▶

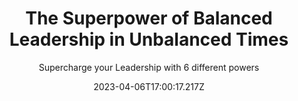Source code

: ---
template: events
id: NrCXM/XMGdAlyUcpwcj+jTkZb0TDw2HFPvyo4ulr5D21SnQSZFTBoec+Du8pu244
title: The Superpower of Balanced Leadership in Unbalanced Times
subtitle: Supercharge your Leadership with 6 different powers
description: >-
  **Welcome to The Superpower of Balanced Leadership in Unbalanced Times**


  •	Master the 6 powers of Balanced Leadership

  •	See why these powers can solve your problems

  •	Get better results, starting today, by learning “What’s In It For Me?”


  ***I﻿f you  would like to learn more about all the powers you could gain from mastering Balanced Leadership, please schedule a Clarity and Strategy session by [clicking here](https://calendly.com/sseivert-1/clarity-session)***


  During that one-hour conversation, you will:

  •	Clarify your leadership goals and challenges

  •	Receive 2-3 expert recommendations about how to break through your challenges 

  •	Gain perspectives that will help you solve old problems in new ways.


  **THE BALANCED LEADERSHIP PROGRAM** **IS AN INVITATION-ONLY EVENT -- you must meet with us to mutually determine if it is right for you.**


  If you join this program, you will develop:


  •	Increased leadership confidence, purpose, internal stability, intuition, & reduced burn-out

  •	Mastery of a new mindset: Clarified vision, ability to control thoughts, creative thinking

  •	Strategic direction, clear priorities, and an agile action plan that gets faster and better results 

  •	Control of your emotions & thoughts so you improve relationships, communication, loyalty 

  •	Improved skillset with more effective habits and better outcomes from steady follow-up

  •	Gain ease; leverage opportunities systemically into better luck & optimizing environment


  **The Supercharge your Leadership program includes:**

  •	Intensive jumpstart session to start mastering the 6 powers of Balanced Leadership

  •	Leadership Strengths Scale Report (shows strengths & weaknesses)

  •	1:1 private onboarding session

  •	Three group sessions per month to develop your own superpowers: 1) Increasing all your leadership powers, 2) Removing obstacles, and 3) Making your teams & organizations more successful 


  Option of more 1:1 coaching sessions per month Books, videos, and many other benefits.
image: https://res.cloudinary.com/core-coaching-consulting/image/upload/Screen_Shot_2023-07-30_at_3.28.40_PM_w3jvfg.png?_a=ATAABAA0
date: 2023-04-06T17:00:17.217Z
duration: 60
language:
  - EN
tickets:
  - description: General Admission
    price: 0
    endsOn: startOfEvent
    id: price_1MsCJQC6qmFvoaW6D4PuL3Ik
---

◀

* **ACTION ITEM**
Everything from the line holding "mastering the 6 powers of Balanced Leadership" through the final line of the material must be given again exactly, and nothing outside that stretch.

* **SOLVED PROBLEM**
  •	Intensive jumpstart session to start mastering the 6 powers of Balanced Leadership

  •	Leadership Strengths Scale Report (shows strengths & weaknesses)

  •	1:1 private onboarding session

  •	Three group sessions per month to develop your own superpowers: 1) Increasing all your leadership powers, 2) Removing obstacles, and 3) Making your teams & organizations more successful 


  Option of more 1:1 coaching sessions per month Books, videos, and many other benefits.
image: https://res.cloudinary.com/core-coaching-consulting/image/upload/Screen_Shot_2023-07-30_at_3.28.40_PM_w3jvfg.png?_a=ATAABAA0
date: 2023-04-06T17:00:17.217Z
duration: 60
language:
  - EN
tickets:
  - description: General Admission
    price: 0
    endsOn: startOfEvent
    id: price_1MsCJQC6qmFvoaW6D4PuL3Ik
---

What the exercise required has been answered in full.